Préparation et riposte aux situations d'urgence

Infection à virus Zika – Honduras

Bulletin d’information sur les flambées épidémiques
21 décembre 2015

Le 16 décembre 2015, le Ministère de la santé du Honduras a notifié deux (2) cas autochtones d’infection à virus Zika. Les deux sont de sexe masculin et résident au Sud du pays. Les cas ont été identifiés par la surveillance active et confirmés par RT-PCR (PCR après transcription inverse). Le Ministère de la santé a demandé au public de poursuivre les activités de lutte et de prévention, en particulier la lutte antivectorielle.

Conseils de l’OMS

La présence de gîtes larvaires à proximité des habitations humaines constitue un risque important pour l’infection à virus Zika. La prévention et la lutte s’appuient sur la réduction de la reproduction des moustiques à la source (en enlevant ou en modifiant les gîtes larvaires) et en diminuant le contact entre les moustiques et les êtres humains. On peut y parvenir en réduisant le nombre d’habitats naturels ou artificiels remplis d’eau dans lesquels prospèrent les larves de moustiques, en réduisant les populations de moustiques adultes autour des communautés exposées au risque et en prenant des mesures de protection comme des répulsifs, des panneaux moustiquaires, en fermant les portes et les fenêtres et en portant des vêtements à manches et à jambes longues. Comme les moustiques du genre Aedes (le principal vecteur de la transmission) piquent pendant la journée, il est recommandé à ceux qui dorment aussi pendant la journée, notamment les jeunes enfants, les malades ou les personnes âgées de se protéger avec des moustiquaires imprégnées d’insecticide. Les spirales et autres vaporisateurs d’insecticide peuvent également diminuer la probabilité d’être piqué.

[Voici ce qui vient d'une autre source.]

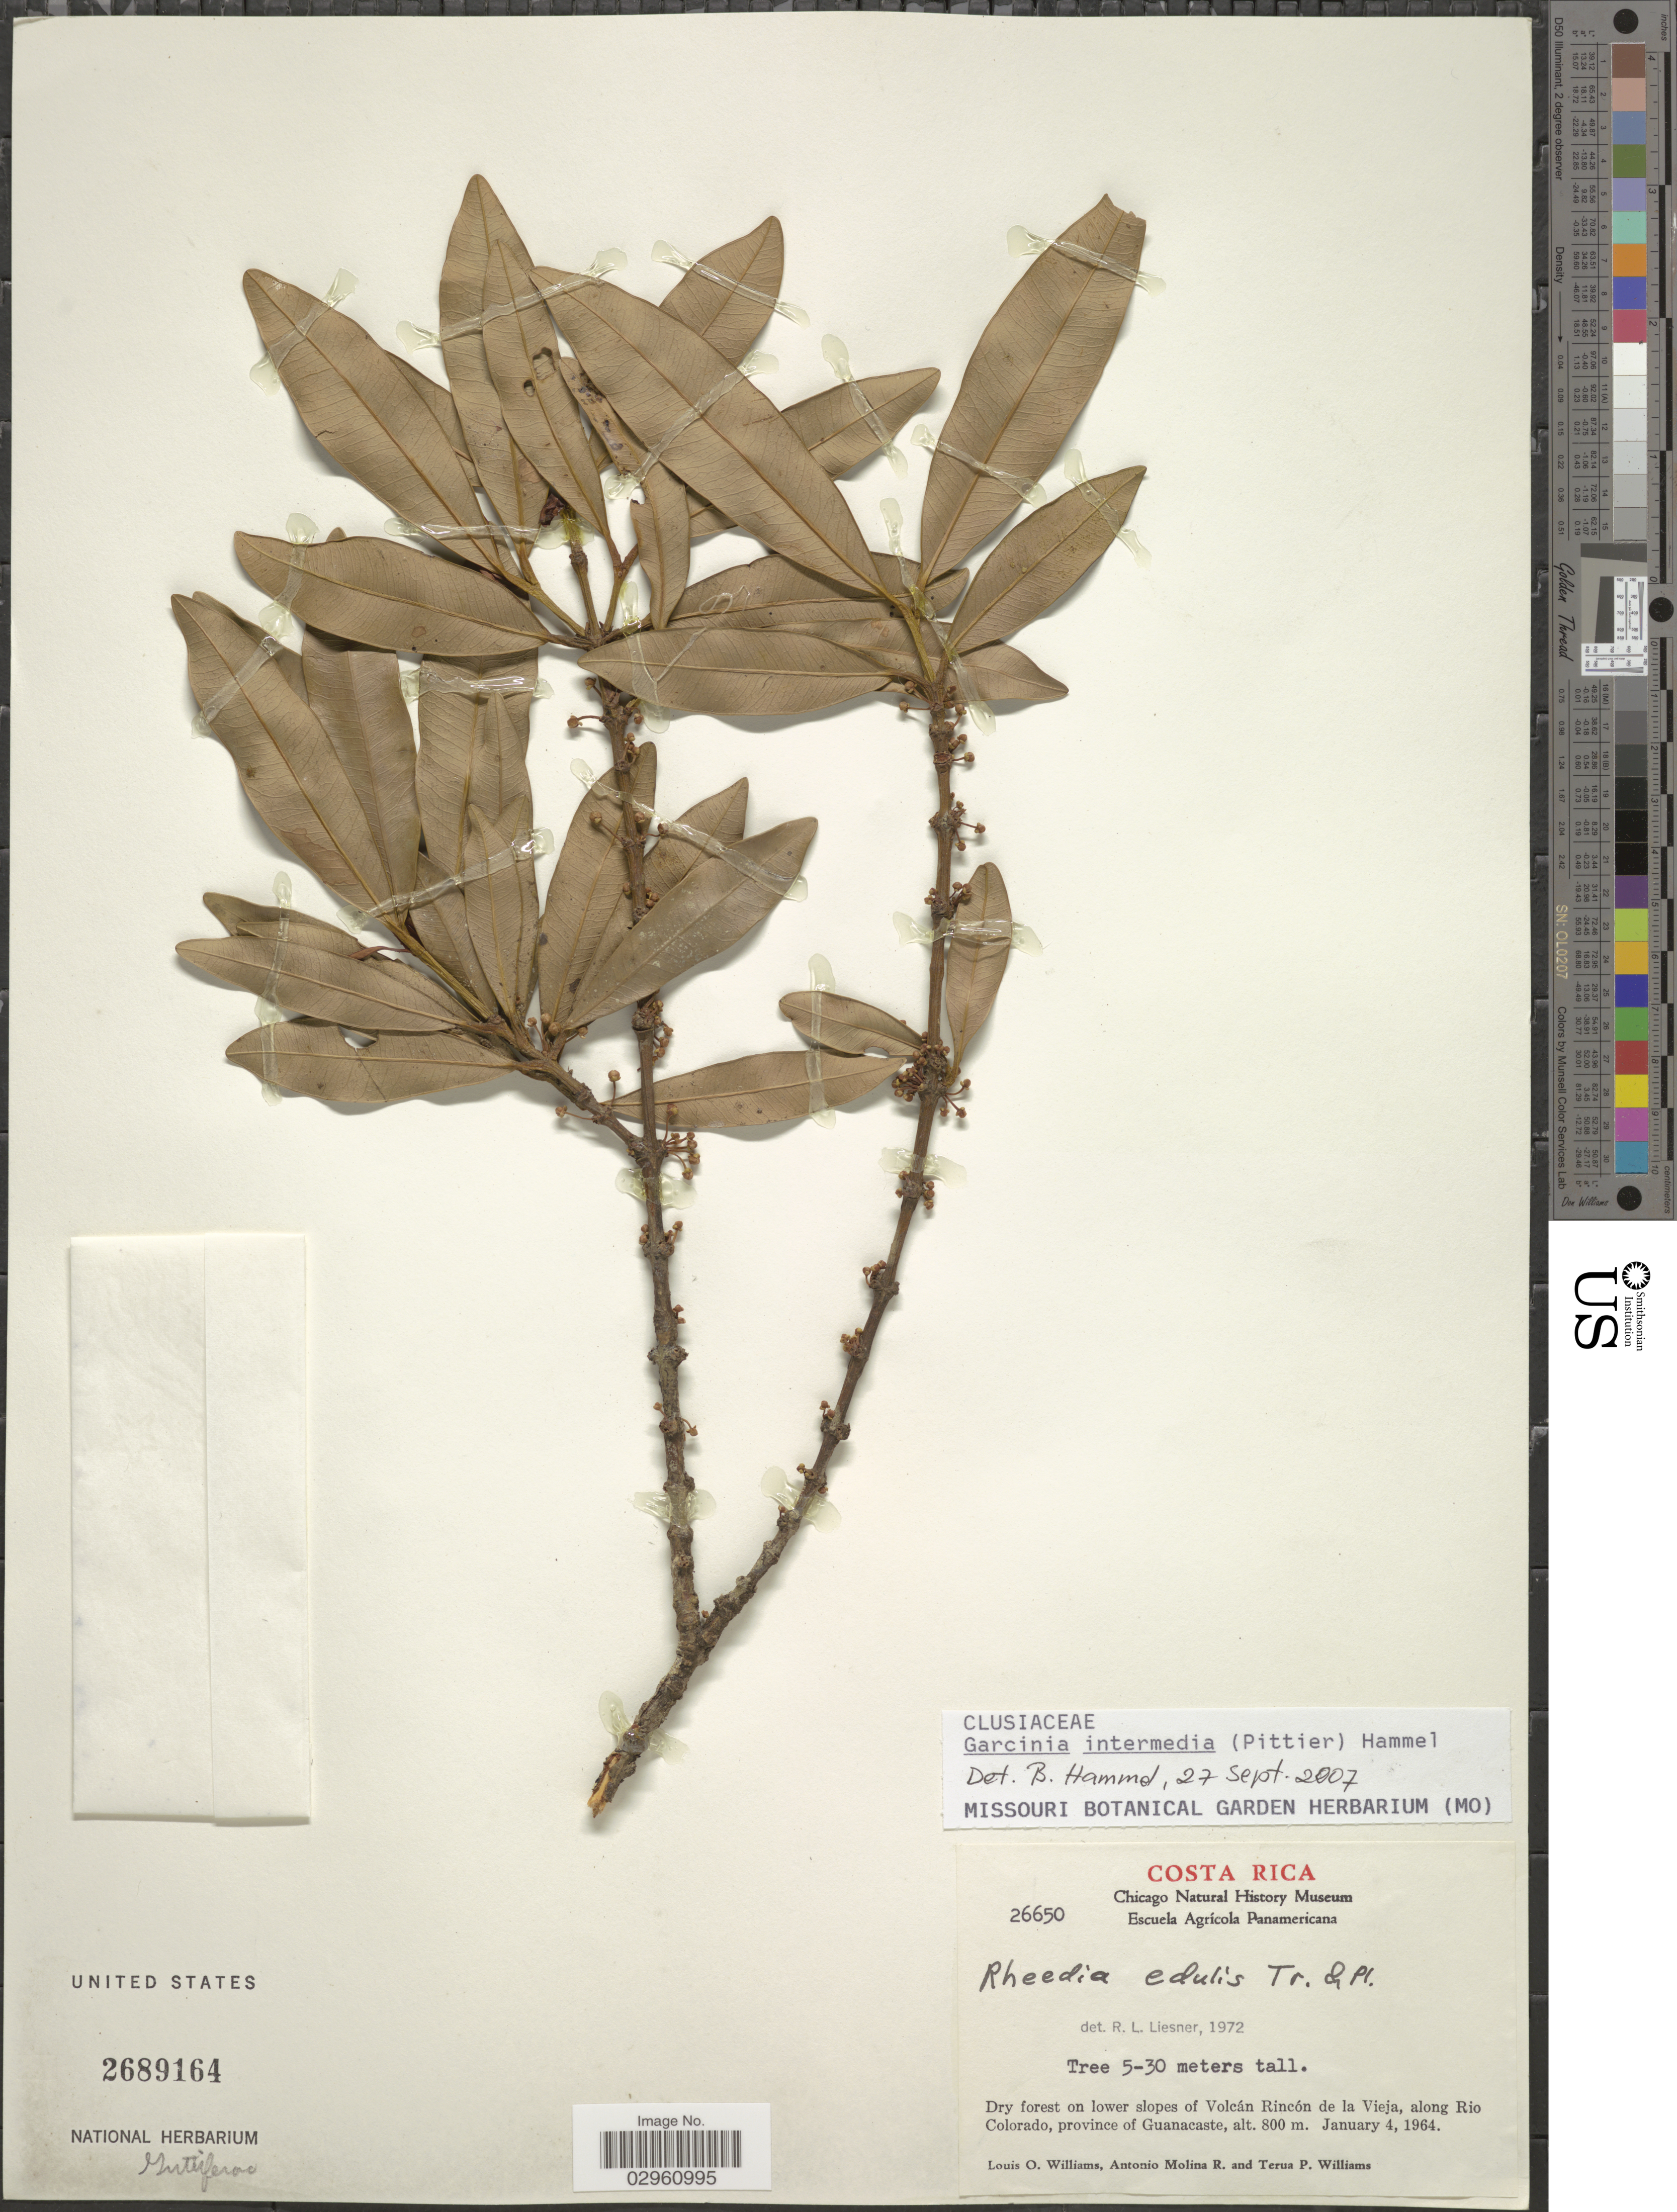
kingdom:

Lors des flambées, on peut procéder périodiquement à des pulvérisations spatiales d’insecticide pour tuer les moustiques en vol. Les insecticides qui conviennent (recommandés par le système OMS d’évaluation des pesticides – WHOPES) peuvent aussi être utilisés comme larvicides pour traiter des contenants relativement grands où l’eau s’accumule.

Les personnes et plus particulièrement les femmes enceintes se rendant dans des zones à haut risque doivent prendre les précautions de base pour se protéger des piqûres de moustiques : produits répulsifs, port de vêtements clairs, à manches et à jambes longues, panneaux moustiquaires fixés aux pièces pour empêcher les moustiques d’entrer.

Sur la base des informations actuellement disponibles, l’OMS ne recommande aucune restriction aux voyages ou aux échanges commerciaux avec le Honduras.